→ **Work order**:
Set down the records once more, please, exactly and with the pictures left out.

[Dataset records]
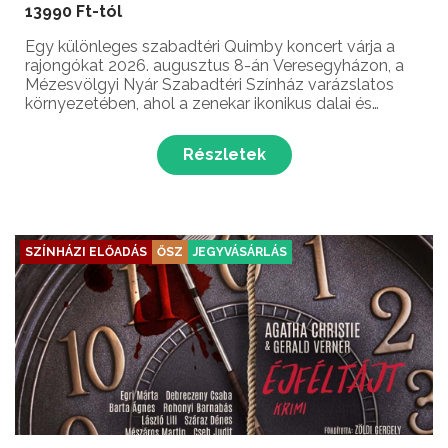
13990 Ft-tól
Egy különleges szabadtéri Quimby koncert várja a
rajongókat 2026. augusztus 8-án Veresegyházon, a
Mézesvölgyi Nyár Szabadtéri Színház varázslatos
környezetében, ahol a zenekar ikonikus dalai és
egyedi hangzásvilága kel életre egy felejthetetlen
nyári estén. A koncert 20:00-kor kezdődik, esőnap
Részletek
eseté...
SZÍNHÁZI ELŐADÁS
ŐSZ
JEGYVÁSÁRLÁS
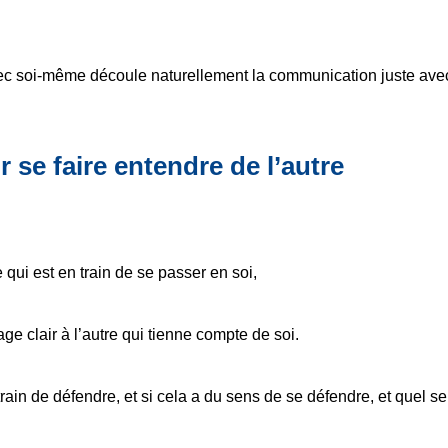
ec soi-même découle naturellement la communication juste ave
se faire entendre de l’autre
 qui est en train de se passer en soi,
e clair à l’autre qui tienne compte de soi.
rain de défendre, et si cela a du sens de se défendre, et quel se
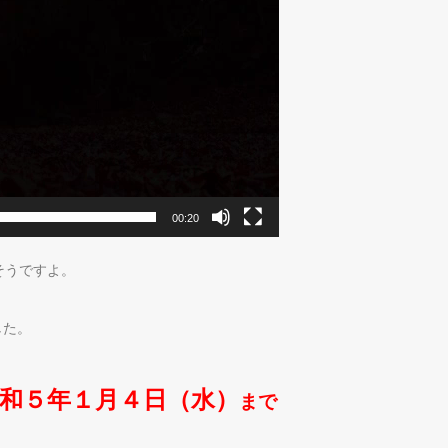
00:20
そうですよ。
した。
和５年１月４日（水）
まで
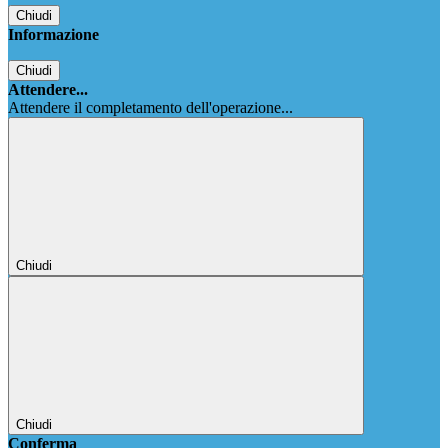
Chiudi
Informazione
Chiudi
Attendere...
Attendere il completamento dell'operazione...
Chiudi
Chiudi
Conferma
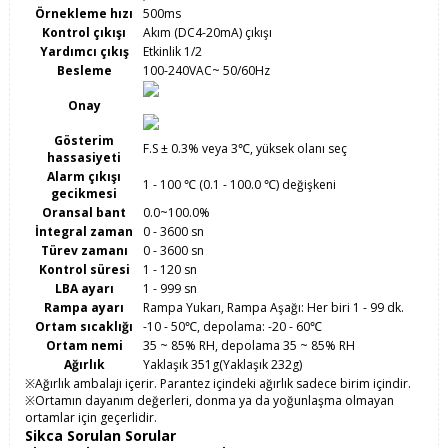
Örnekleme hızı
500ms
Kontrol çıkışı
Akım (DC4-20mA) çıkışı
Yardımcı çıkış
Etkinlik 1/2
Besleme
100-240VAC~ 50/60Hz
Onay
Gösterim
F.S ± 0.3% veya 3℃, yüksek olanı seç
hassasiyeti
Alarm çıkışı
1 - 100 ℃ (0.1 - 100.0 ℃) değişkeni
gecikmesi
Oransal bant
0.0~100.0%
İntegral zaman
0 - 3600 sn
Türev zamanı
0 - 3600 sn
Kontrol süresi
1 - 120 sn
LBA ayarı
1 - 999 sn
Rampa ayarı
Rampa Yukarı, Rampa Aşağı: Her biri 1 - 99 dk.
Ortam sıcaklığı
-10 - 50℃, depolama: -20 - 60℃
Ortam nemi
35 ~ 85% RH, depolama 35 ~ 85% RH
Ağırlık
Yaklaşık 351g(Yaklaşık 232g)
※Ağırlık ambalajı içerir. Parantez içindeki ağırlık sadece birim içindir.
※Ortamın dayanım değerleri, donma ya da yoğunlaşma olmayan
ortamlar için geçerlidir.
Sikca Sorulan Sorular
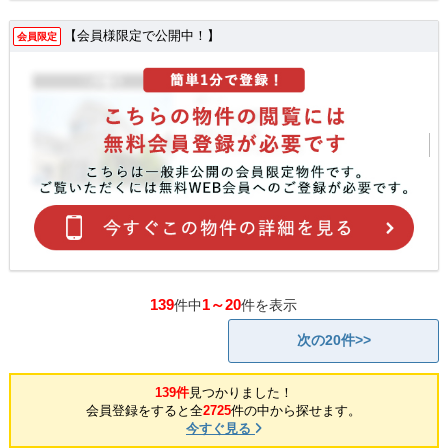
【会員様限定で公開中！】
会員限定
139
1～20
件中
件を表示
次の20件>>
139件
見つかりました！
会員登録をすると全
2725
件の中から探せます。
今すぐ見る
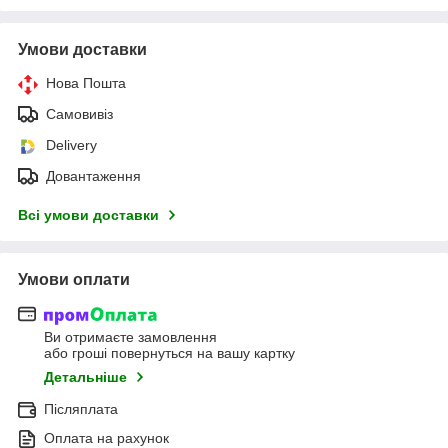
Умови доставки
Нова Пошта
Самовивіз
Delivery
Довантаження
Всі умови доставки
Умови оплати
Ви отримаєте замовлення
або гроші повернуться на вашу картку
Детальніше
Післяплата
Оплата на рахунок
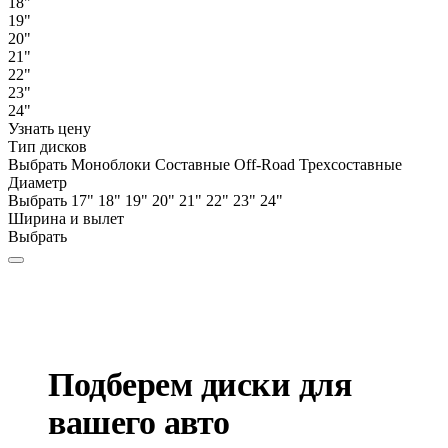
18"
19"
20"
21"
22"
23"
24"
Узнать цену
Тип дисков
Выбрать
Моноблоки
Составные
Off-Road
Трехсоставные
Диаметр
Выбрать
17"
18"
19"
20"
21"
22"
23"
24"
Ширина и вылет
Выбрать
Подберем диски для
вашего авто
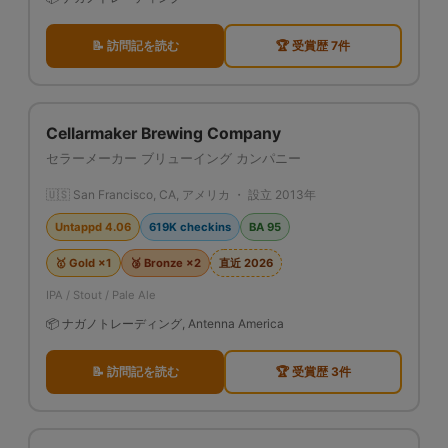
📝 訪問記を読む
🏆 受賞歴 7件
Cellarmaker Brewing Company
セラーメーカー ブリューイング カンパニー
🇺🇸 San Francisco, CA, アメリカ ・ 設立 2013年
Untappd 4.06
619K checkins
BA 95
🥇 Gold ×1
🥉 Bronze ×2
直近 2026
IPA / Stout / Pale Ale
📦 ナガノトレーディング, Antenna America
📝 訪問記を読む
🏆 受賞歴 3件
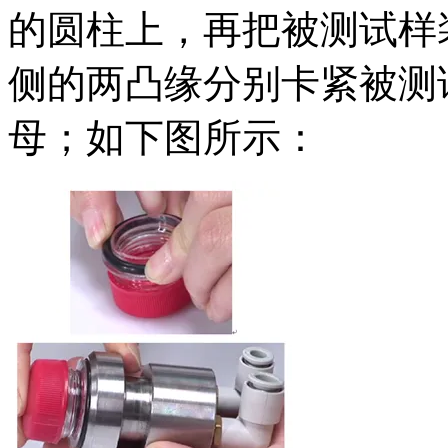
的圆柱上，再把被测试样
侧的两凸缘分别卡紧被测
母；如下图所示：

→ **Response to this exercise**:
13990 Ft-tól
Egy különleges szabadtéri Quimby koncert várja a
rajongókat 2026. augusztus 8-án Veresegyházon, a
Mézesvölgyi Nyár Szabadtéri Színház varázslatos
környezetében, ahol a zenekar ikonikus dalai és
egyedi hangzásvilága kel életre egy felejthetetlen
nyári estén. A koncert 20:00-kor kezdődik, esőnap
Részletek
eseté...
SZÍNHÁZI ELŐADÁS
ŐSZ
JEGYVÁSÁRLÁS
ec soi-même découle naturellement la communication juste ave
se faire entendre de l’autre
 qui est en train de se passer en soi,
e clair à l’autre qui tienne compte de soi.
rain de défendre, et si cela a du sens de se défendre, et quel se
00:20
そうですよ。
した。
和５年１月４日（水）
まで
Chiudi
Informazione
Chiudi
Attendere...
Attendere il completamento dell'operazione...
Chiudi
Chiudi
Conferma
Örnekleme hızı
500ms
Kontrol çıkışı
Akım (DC4-20mA) çıkışı
Yardımcı çıkış
Etkinlik 1/2
Besleme
100-240VAC~ 50/60Hz
Onay
Gösterim
F.S ± 0.3% veya 3℃, yüksek olanı seç
hassasiyeti
Alarm çıkışı
1 - 100 ℃ (0.1 - 100.0 ℃) değişkeni
gecikmesi
Oransal bant
0.0~100.0%
İntegral zaman
0 - 3600 sn
Türev zamanı
0 - 3600 sn
Kontrol süresi
1 - 120 sn
LBA ayarı
1 - 999 sn
Rampa ayarı
Rampa Yukarı, Rampa Aşağı: Her biri 1 - 99 dk.
Ortam sıcaklığı
-10 - 50℃, depolama: -20 - 60℃
Ortam nemi
35 ~ 85% RH, depolama 35 ~ 85% RH
Ağırlık
Yaklaşık 351g(Yaklaşık 232g)
※Ağırlık ambalajı içerir. Parantez içindeki ağırlık sadece birim içindir.
※Ortamın dayanım değerleri, donma ya da yoğunlaşma olmayan
ortamlar için geçerlidir.
Sikca Sorulan Sorular
【会員様限定で公開中！】
会員限定
139
1～20
件中
件を表示
次の20件>>
139件
見つかりました！
会員登録をすると全
2725
件の中から探せます。
今すぐ見る
Умови доставки
Нова Пошта
Самовивіз
Delivery
Довантаження
Всі умови доставки
Умови оплати
Ви отримаєте замовлення
або гроші повернуться на вашу картку
Детальніше
Післяплата
Оплата на рахунок
18"
19"
20"
21"
22"
23"
24"
Узнать цену
Тип дисков
Выбрать
Моноблоки
Составные
Off-Road
Трехсоставные
Диаметр
Выбрать
17"
18"
19"
20"
21"
22"
23"
24"
Ширина и вылет
Выбрать
Подберем диски для
вашего авто
📝 訪問記を読む
🏆 受賞歴 7件
Cellarmaker Brewing Company
セラーメーカー ブリューイング カンパニー
🇺🇸 San Francisco, CA, アメリカ ・ 設立 2013年
Untappd 4.06
619K checkins
BA 95
🥇 Gold ×1
🥉 Bronze ×2
直近 2026
IPA / Stout / Pale Ale
📦 ナガノトレーディング, Antenna America
📝 訪問記を読む
🏆 受賞歴 3件
的圆柱上，再把被测试样
侧的两凸缘分别卡紧被测
母；如下图所示：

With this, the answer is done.